Andy Western

Personal information
- Born: 1956 (age 69–70) Surrey

Sport
- Sport: Field hockey

Senior career
- Years: Team / Caps / Goals
- 1976–1977: Cambridge University / - / -
- 1978–1988: Southgate / - / -

National team
- Years: Team / Caps / Goals
- –: Wales /  / -
- –: Great Britain /  / -

Medal record
Field hockey
Representing Great Britain
Champions Trophy
| Bronze medal – third place | 1978 Lahore | Team |

= Andy Western =

Welsh field hockey player

Andy Western (born 1956) is a former hockey international player, who represented Wales and Great Britain.

== Biography ==
Western studied at St Catharine's College, Cambridge and was already a Welsh international by the time he entered the University of Cambridge.

After University, Western played club hockey for Southgate Hockey Club and was part of the Southgate team that won the EuroHockey Club Champions Cup in 1978, which was the club's third successive victory .

Western was part of the bronze medal winning Great Britain team that competed at the inaugural 1978 Men's Hockey Champions Trophy, in Lahore, Pakistan.
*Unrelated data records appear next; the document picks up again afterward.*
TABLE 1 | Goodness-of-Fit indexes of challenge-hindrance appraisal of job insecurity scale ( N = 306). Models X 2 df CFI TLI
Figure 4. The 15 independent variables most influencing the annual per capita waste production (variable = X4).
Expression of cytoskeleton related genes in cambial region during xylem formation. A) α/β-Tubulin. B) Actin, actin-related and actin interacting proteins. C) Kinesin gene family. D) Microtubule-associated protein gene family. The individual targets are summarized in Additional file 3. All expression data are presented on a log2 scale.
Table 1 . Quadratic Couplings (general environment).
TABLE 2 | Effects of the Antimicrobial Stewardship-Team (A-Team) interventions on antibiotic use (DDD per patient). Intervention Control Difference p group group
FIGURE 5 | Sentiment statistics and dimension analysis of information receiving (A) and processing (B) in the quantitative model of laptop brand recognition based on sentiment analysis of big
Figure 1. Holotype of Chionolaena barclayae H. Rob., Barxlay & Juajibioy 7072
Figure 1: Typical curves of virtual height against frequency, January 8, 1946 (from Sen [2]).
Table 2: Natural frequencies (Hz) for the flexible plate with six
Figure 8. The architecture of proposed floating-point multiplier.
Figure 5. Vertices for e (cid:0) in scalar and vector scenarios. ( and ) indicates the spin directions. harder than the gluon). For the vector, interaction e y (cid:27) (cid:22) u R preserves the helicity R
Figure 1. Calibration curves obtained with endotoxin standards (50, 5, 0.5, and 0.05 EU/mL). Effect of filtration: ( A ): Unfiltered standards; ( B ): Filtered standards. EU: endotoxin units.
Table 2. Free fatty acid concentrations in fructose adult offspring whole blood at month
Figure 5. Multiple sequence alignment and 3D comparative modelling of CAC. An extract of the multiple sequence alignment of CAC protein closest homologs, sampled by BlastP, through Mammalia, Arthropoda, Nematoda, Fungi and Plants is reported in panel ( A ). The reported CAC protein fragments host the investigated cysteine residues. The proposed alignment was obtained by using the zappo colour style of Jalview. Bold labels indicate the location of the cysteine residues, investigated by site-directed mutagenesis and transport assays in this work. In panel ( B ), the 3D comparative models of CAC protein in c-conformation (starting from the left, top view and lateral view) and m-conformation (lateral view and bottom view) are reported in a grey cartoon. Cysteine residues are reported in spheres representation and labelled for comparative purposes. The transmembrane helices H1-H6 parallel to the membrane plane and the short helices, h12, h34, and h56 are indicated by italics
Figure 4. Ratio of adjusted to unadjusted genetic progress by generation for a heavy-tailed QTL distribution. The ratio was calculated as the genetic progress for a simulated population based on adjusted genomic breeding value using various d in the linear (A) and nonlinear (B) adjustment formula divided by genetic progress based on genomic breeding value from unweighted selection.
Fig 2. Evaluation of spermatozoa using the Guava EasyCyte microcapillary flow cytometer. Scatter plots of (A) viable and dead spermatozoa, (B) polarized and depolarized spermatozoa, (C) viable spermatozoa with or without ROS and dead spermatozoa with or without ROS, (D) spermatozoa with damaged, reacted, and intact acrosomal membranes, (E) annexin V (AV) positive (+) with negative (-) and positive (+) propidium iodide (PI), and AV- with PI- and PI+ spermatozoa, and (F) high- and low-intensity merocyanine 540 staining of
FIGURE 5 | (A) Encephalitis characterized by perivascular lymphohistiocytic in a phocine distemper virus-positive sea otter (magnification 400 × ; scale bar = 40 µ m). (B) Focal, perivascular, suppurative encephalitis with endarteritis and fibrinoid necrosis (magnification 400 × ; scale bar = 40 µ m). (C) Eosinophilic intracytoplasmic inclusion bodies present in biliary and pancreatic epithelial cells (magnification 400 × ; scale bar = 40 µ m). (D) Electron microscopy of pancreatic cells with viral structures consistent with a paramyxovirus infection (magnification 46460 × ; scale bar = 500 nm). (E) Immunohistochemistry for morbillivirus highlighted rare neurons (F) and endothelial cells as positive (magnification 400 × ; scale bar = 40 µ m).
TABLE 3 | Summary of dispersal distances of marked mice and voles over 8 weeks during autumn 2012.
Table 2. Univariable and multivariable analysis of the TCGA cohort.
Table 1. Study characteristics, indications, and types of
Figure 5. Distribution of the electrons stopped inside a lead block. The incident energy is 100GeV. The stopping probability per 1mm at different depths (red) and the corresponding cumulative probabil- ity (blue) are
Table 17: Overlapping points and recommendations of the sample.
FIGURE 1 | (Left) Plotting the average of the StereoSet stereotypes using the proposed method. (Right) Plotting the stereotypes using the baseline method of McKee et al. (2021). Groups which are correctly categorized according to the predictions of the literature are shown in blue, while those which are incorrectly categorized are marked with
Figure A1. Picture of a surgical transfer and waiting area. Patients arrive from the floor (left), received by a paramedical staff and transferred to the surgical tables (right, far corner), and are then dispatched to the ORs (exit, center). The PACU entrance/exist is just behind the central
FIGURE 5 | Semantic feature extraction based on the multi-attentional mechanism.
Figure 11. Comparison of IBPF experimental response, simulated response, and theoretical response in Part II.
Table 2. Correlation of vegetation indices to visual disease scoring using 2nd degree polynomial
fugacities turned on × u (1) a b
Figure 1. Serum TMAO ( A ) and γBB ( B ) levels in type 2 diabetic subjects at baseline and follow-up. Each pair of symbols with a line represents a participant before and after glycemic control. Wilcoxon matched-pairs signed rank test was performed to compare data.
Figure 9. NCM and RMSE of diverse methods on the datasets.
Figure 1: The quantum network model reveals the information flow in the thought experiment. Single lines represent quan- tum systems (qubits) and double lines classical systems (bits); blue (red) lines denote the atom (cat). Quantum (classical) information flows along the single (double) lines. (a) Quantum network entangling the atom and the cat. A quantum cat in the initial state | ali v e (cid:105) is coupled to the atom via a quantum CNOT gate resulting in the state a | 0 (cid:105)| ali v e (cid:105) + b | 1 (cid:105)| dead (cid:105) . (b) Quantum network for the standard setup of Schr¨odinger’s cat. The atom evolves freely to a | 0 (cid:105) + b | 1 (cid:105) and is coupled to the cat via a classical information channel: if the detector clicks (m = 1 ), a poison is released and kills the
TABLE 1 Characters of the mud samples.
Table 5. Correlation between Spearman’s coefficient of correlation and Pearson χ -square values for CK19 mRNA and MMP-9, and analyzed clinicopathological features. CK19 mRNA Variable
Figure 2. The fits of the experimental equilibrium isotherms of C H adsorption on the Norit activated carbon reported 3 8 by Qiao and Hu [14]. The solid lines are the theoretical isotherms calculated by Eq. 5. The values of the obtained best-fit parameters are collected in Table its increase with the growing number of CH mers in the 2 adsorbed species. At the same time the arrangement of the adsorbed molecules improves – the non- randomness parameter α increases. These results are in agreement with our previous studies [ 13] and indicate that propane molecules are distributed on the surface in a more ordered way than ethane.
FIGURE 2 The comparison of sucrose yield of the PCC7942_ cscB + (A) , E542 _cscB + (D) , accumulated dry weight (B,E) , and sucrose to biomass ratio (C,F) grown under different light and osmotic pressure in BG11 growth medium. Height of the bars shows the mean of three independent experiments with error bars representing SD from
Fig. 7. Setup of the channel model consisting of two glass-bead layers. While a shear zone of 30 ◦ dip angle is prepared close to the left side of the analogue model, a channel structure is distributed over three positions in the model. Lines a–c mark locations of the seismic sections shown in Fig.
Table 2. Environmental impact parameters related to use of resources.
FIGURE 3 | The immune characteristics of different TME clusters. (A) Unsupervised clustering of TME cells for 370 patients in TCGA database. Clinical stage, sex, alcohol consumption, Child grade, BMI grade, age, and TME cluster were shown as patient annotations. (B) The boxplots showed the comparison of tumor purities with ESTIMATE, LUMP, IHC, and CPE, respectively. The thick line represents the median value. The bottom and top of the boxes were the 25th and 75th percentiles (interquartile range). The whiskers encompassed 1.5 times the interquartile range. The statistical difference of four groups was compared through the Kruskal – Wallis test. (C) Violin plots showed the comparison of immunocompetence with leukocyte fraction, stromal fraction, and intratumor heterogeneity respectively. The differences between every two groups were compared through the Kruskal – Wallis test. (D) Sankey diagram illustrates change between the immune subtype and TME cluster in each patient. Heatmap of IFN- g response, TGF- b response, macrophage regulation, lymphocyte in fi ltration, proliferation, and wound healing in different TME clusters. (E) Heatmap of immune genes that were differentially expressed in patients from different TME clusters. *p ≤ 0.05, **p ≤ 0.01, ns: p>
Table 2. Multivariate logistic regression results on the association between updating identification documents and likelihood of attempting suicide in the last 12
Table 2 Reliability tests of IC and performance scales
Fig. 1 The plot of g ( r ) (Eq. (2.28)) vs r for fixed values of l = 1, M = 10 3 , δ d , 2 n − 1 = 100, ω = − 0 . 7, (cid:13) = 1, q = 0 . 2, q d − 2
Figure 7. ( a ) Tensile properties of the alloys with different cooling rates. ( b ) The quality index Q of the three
He was a surprise exclusion from the initial 22-strong squad for the Great Britain team for the 1980 Olympic Games in Moscow, which subsequently did not feature a British hockey team due to the boycott.

Still at Southgate, he helped the team win the Hockey Association Cup during the 1986–87 season and the league title during the 1987–88 season and represented Wales at the 1987 Men's EuroHockey Nations Championship.